The latest research from the University of Cape Town’s health economics unit has found that spending on the national health insurance system (NHI) would roughly match what government currently spends on healthcare. This is according to the unit’s director, Di McIntyre.
The health economics unit is due to release the report in the next few weeks. In recent months Econex director Nicola Theron has said the NHI would be unaffordable, at a minimum cost of R196-billion, and the South African Institute of Race Relations has warned that the NHI will threaten private healthcare.
But McIntyre said it was misleading to speak about how many billions of rands the national health insurance system would cost. “Yes, it will cost a lot of money, but what we’re talking about is something that is growing in line with GDP,” she said.
McIntyre said that even with the NHI and substantial increases in health-system utilisation, healthcare spending in the next 10 to 15 years would remain at roughly 8% of GDP. As it stands, South Africa spends just more than 8% of GDP on healthcare, more than any other country on the continent.
It is more than most upper middle-income countries and similar to some high-income countries. In real terms the healthcare budget for this year was R18-billion, and the budget for 2010-2011 will increase 16% to R21-billion. Yet, provincial health departments are chronically under-resourced and further hindered by poor management, fraud and inefficiency.
According to the public interest law firm, Section27, and the Rural Health Advocacy Project, which last week published leaked copies of the provincial assessment reports compiled during former health minister Barbara Hogan’s tenure, provincial health departments were R7.5-billion in debt as of April 2009. A 25-member ministerial advisory committee has been thrashing out ideas relating to the NHI since late last year.
Bevan Goqwana, the chair of the parliamentary portfolio committee on health said he expected the health department to report to Parliament on its progress within the next few weeks.
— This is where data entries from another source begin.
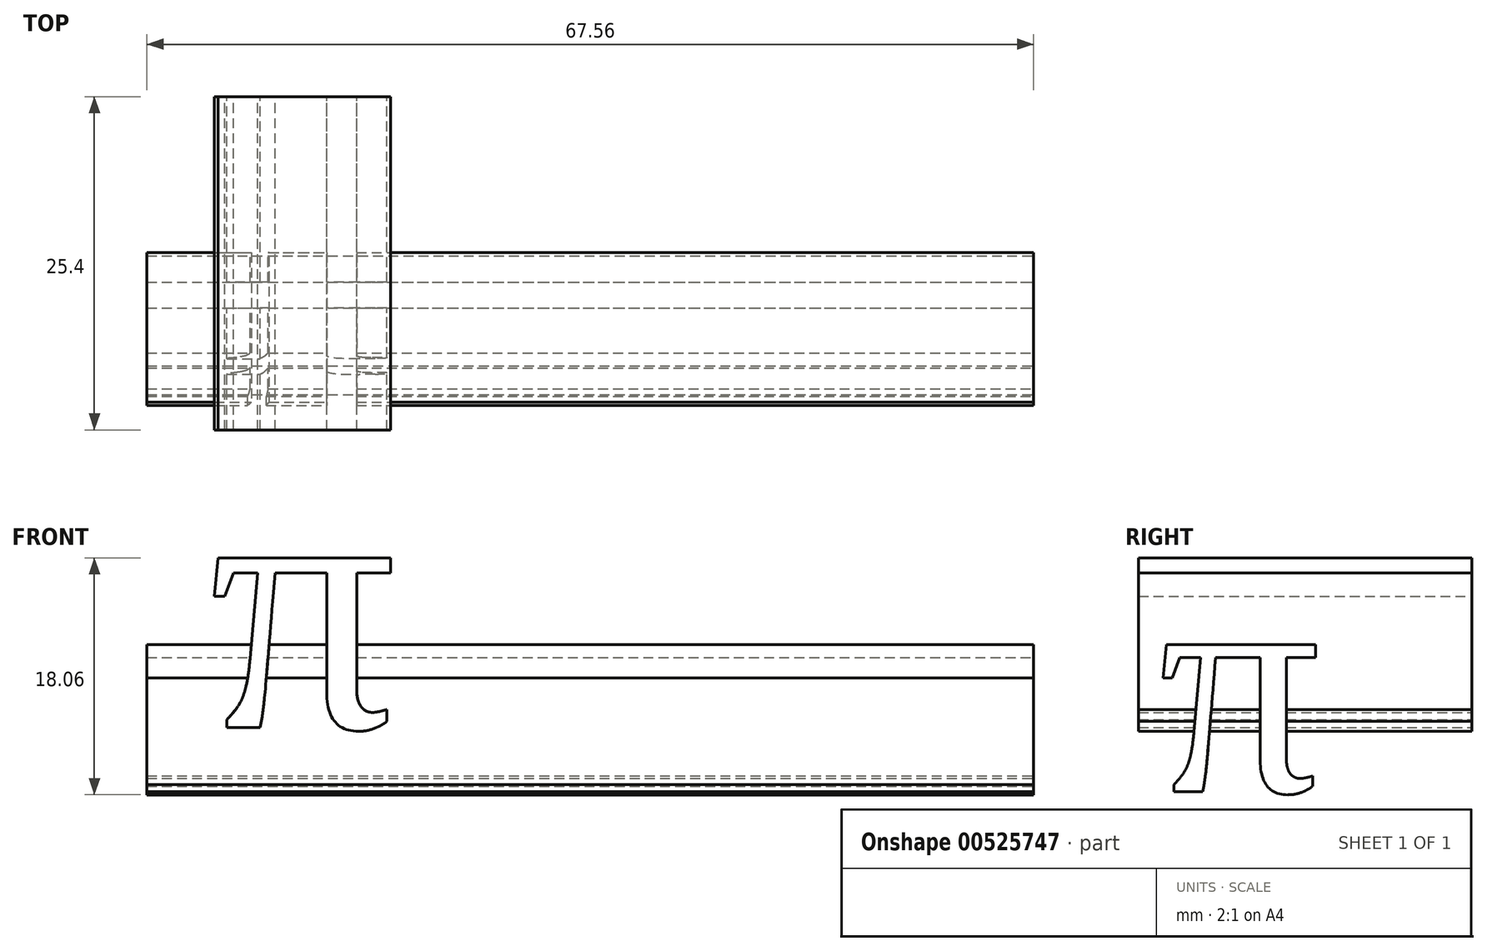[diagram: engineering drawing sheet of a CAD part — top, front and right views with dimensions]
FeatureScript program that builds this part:
annotation { "Feature Type Name" : "Feature", "Feature Type Description" : "" }
export const myFeature = defineFeature(function(context is Context, id is Id, definition is map)
    precondition{}
    {
        {
            var Q0;
            Q0=qCreatedBy(makeId("Front.planeOp"),FACE);
            var sketch = newSketch(context, id + "F0", { "sketchPlane" : qUnion([Q0])});
            skText(sketch, "E0", { "text": "π", "fontName": "Tinos-Regular.ttf"});
            const initialGuessF0  = {"E0": [-0.0628, 0.0284, 1, 0, 0.0203]};
            skSetInitialGuess(sketch, initialGuessF0);
            skSolve(sketch);
        }
        {
            var Q0;
            Q0 = qSketchRegion(id + "F0", true);
            extrude(context, id + "F1", {"entities" : qUnion([Q0]), "depth" : 25.4 * mm, "offsetDistance" : 25.4 * mm});
        }
        {
            var Q0;
            Q0=qCreatedBy(makeId("Right.planeOp"),FACE);
            var sketch = newSketch(context, id + "F2", { "sketchPlane" : qUnion([Q0])});
            skText(sketch, "E1", { "text": "π", "fontName": "Tinos-Regular.ttf"});
            const initialGuessF2  = {"E1": [-0.02386, 0.02352, 1, 0, 0.01758]};
            skSetInitialGuess(sketch, initialGuessF2);
            skSolve(sketch);
        }
        {
            var Q0;
            Q0 = qSketchRegion(id + "F2", true);
            extrude(context, id + "F3", {"entities" : qUnion([Q0]), "operationType" : NewBodyOperationType.ADD, "oppositeDirection" : true, "depth" : 67.56 * mm, "offsetDistance" : 25.4 * mm});
        }
    });
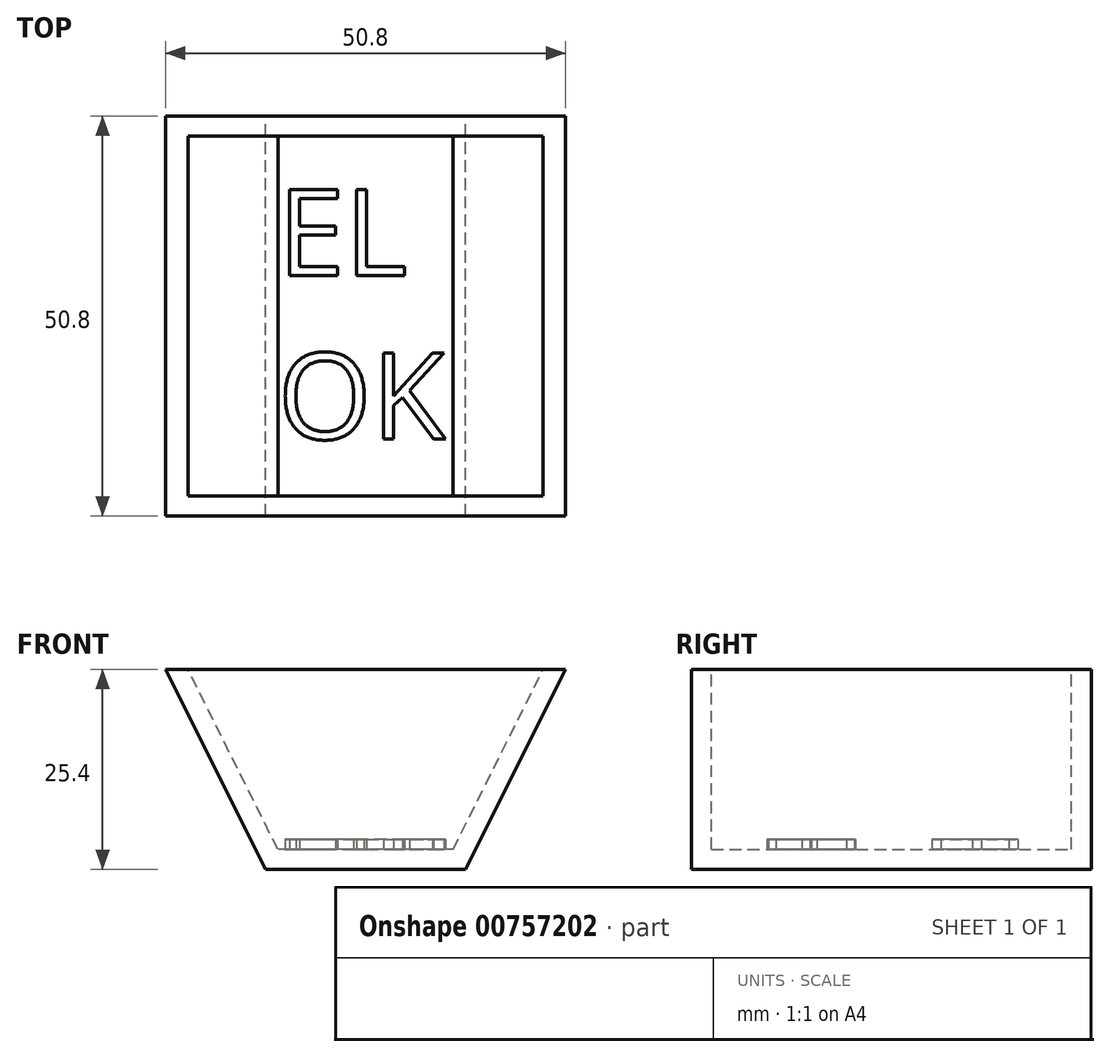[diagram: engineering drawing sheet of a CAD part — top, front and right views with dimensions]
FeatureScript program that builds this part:
annotation { "Feature Type Name" : "Feature", "Feature Type Description" : "" }
export const myFeature = defineFeature(function(context is Context, id is Id, definition is map)
    precondition{}
    {
        {
            var Q0;
            Q0=qCreatedBy(makeId("Front.planeOp"),FACE);
            var sketch = newSketch(context, id + "F0", { "sketchPlane" : qUnion([Q0])});
            skLineSegment(sketch, "E0", {"start": v(-54.22, 22.87) * mm, "end": v(-3.42, 22.87) * mm});
            skPoint(sketch, "E1.start.orphan", {"position": v(-52.42, 0) * mm});
            skPoint(sketch, "E2.end.orphan", {"position": v(-16.12, 0) * mm});
            skLineSegment(sketch, "E3", {"start": v(-28.82, 22.87) * mm, "end": v(-28.82, -2.53) * mm});
            skPoint(sketch, "E4.start.orphan", {"position": v(-45.33, -2.53) * mm});
            skLineSegment(sketch, "E5", {"start": v(-28.82, -2.53) * mm, "end": v(-41.52, -2.53) * mm});
            skLineSegment(sketch, "E6", {"start": v(-28.82, -2.53) * mm, "end": v(-16.12, -2.53) * mm});
            skLineSegment(sketch, "E7", {"start": v(-41.52, -2.53) * mm, "end": v(-54.22, 22.87) * mm});
            skLineSegment(sketch, "E8", {"start": v(-16.12, -2.53) * mm, "end": v(-3.42, 22.87) * mm});
            skSolve(sketch);
        }
        {
            var Q0;
            {var subQ2=sQuery(id+"F0.wireOp",EDGE,"E3");Q0=makeQuery(id+"F0.imprint","IMPRINT",FACE,{"disambiguationData":[TD([[makeQuery(id+"F0.imprint","IMPRINT",EDGE,{"derivedFrom":subQ2}),-1.0]])]});}
            var Q1;
            {var subQ2=sQuery(id+"F0.wireOp",EDGE,"E3");Q1=makeQuery(id+"F0.imprint","IMPRINT",FACE,{"disambiguationData":[TD([[makeQuery(id+"F0.imprint","IMPRINT",EDGE,{"derivedFrom":subQ2}),1.0]])]});}
            extrude(context, id + "F1", {"entities" : qUnion([Q0, Q1]), "depth" : 50.8 * mm, "offsetDistance" : 25.4 * mm});
        }
        {
            var Q0;
            Q0=makeQuery(id+"F1.opExtrude","SWEPT_FACE",FACE,{"disambiguationData":[OSD([sQuery(id+"F0.wireOp",EDGE,"E0")])]});
            shell(context, id + "F2", {"entities" : qUnion([Q0]), "thickness" : 2.54 * mm});
        }
        {
            var Q0;
            Q0=makeQuery(id+"F2.opShell","OFFSET_FACE",FACE,{"disambiguationData":[OSD([sQuery(id+"F0.wireOp",EDGE,"E5"),sQuery(id+"F0.wireOp",EDGE,"E6")])]});
            var sketch = newSketch(context, id + "F3", { "sketchPlane" : qUnion([Q0])});
            skText(sketch, "E9", { "text": "EL\nOK", "fontName": "OpenSans-Regular.ttf"});
            const initialGuessF3  = {"E9": [-0.03995, -0.02026, 1, 0, 0.011]};
            skSetInitialGuess(sketch, initialGuessF3);
            skSolve(sketch);
        }
        {
            var Q0;
            Q0 = qSketchRegion(id + "F3", true);
            extrude(context, id + "F4", {"entities" : qUnion([Q0]), "operationType" : NewBodyOperationType.ADD, "depth" : 1.27 * mm, "offsetDistance" : 25.4 * mm});
        }
    });
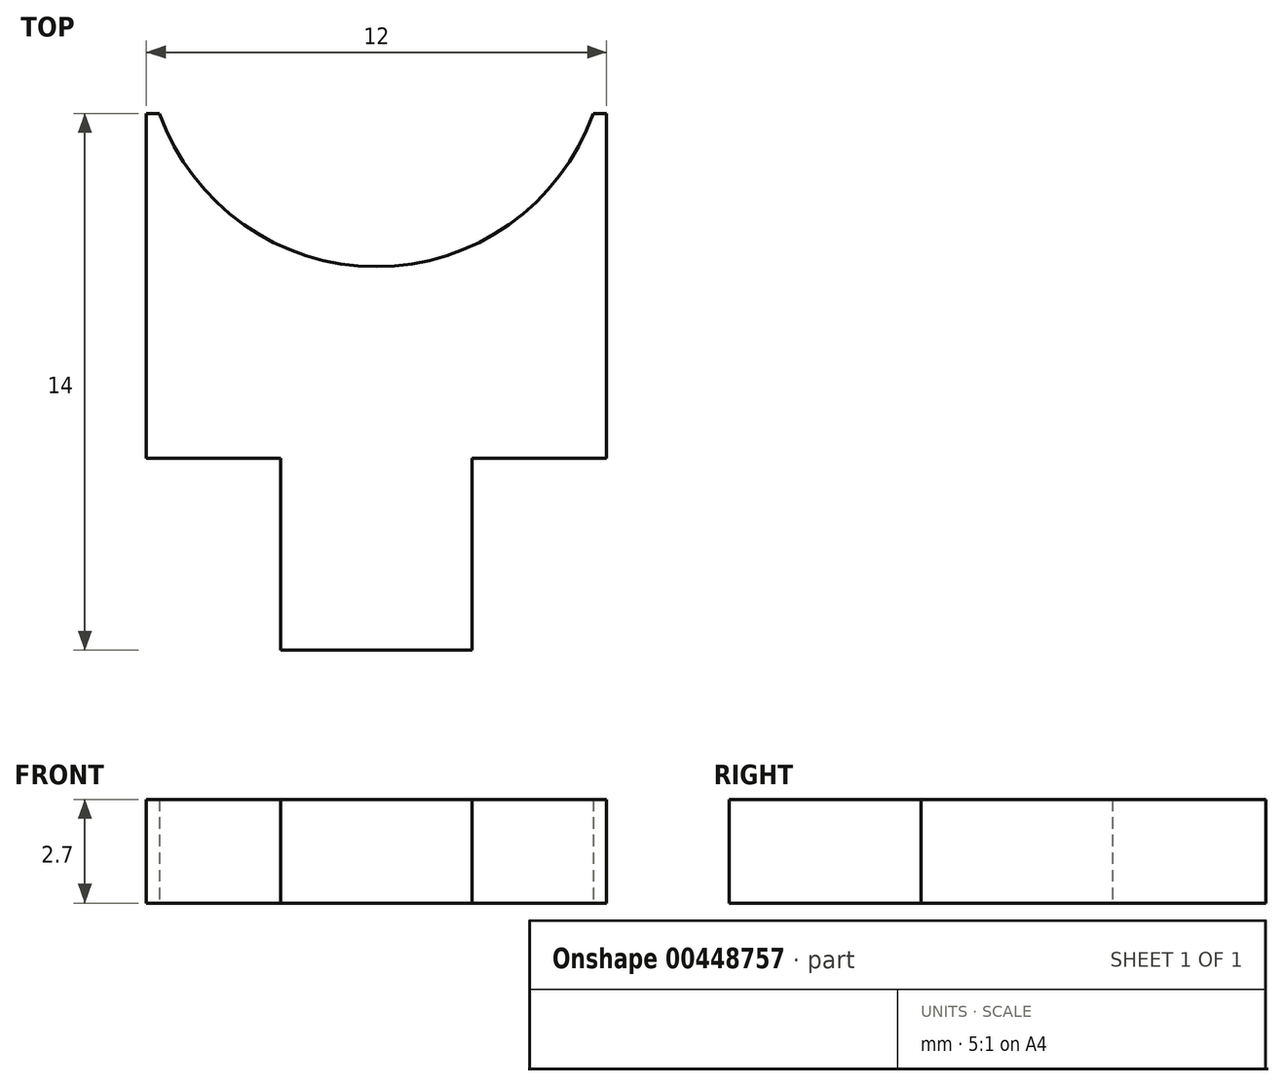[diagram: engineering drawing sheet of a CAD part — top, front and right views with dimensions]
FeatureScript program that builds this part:
annotation { "Feature Type Name" : "Feature", "Feature Type Description" : "" }
export const myFeature = defineFeature(function(context is Context, id is Id, definition is map)
    precondition{}
    {
        {
            var Q0;
            Q0=qCreatedBy(makeId("Top.planeOp"),FACE);
            var sketch = newSketch(context, id + "F0", { "sketchPlane" : qUnion([Q0])});
            skLineSegment(sketch, "E0.bottom", {"start": v(6, 4.5) * mm, "end": v(5.66, 4.5) * mm});
            skLineSegment(sketch, "E0.top", {"start": v(6, -4.5) * mm, "end": v(-6, -4.5) * mm});
            skLineSegment(sketch, "E0.left", {"start": v(6, 4.5) * mm, "end": v(6, -4.5) * mm});
            skLineSegment(sketch, "E0.right", {"start": v(-6, 4.5) * mm, "end": v(-6, -4.5) * mm});
            skPoint(sketch, "E0.middle", {"position": v(0, 0) * mm});
            skLineSegment(sketch, "E1", {"start": v(-6, 6.5) * mm, "end": v(6, 6.5) * mm, "construction": true});
            skArc(sketch, "E2", {"start": v(-5.66, 4.5) * mm, "mid": v(0, 0.5) * mm, "end": v(5.66, 4.5) * mm});
            skLineSegment(sketch, "E3.trimOffspring", {"start": v(-5.66, 4.5) * mm, "end": v(-6, 4.5) * mm});
            skLineSegment(sketch, "E4", {"start": v(-2.5, -4.5) * mm, "end": v(-2.5, -9.5) * mm});
            skLineSegment(sketch, "E5", {"start": v(-2.5, -9.5) * mm, "end": v(2.5, -9.5) * mm});
            skLineSegment(sketch, "E6", {"start": v(2.5, -9.5) * mm, "end": v(2.5, -4.5) * mm});
            skPoint(sketch, "E7", {"position": v(0, -9.5) * mm});
            skSolve(sketch);
        }
        {
            var Q0;
            Q0=qSketchRegion(id+"F0",true);
            extrude(context, id + "F1", {"entities" : qUnion([Q0]), "depth" : 2.7 * mm});
        }
    });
Meanwhile, health sector stakeholders are showing a surprising degree of optimism regarding the NHI.
A snap poll at an NHI dialogue hosted by auditing firm KPMG in Parktown this week found that 47% of those in attendance thought the NHI would bring positive change.
Sven Byl, the global executive director for the healthcare sector at KPMG, warned stakeholders that they should make their voices heard in policy discussions because it would be difficult to change policy once it had been approved.
Byl said there was no right answer when it came to setting up an NHI system. Instead of copying what had been done in other countries, government should adapt elements that could work in the local context. The move towards universal health services is a growing trend around the world, though the financing models used to fund these systems differ from country to country.
Other global healthcare trends identified by Byl include the move towards electronic record-keeping and towards “alternative care settings”, such as clinics or the home. Byl said that in his native Canada, the state could deliver care for $1.60 a patient a day in the community, whereas it cost $3.50 in a hospital.
Byl singled out Singapore as the “future of how you develop a healthcare system”. The city-state spends 4.1% of GDP to insure all five million of its inhabitants. Government covers 80% of the total bill in acute care hospitals and patients pay the rest through a medical savings scheme.
In contrast, though 64% of South Africans rely exclusively on the public health sector, most of the money spent on healthcare is in the private sector.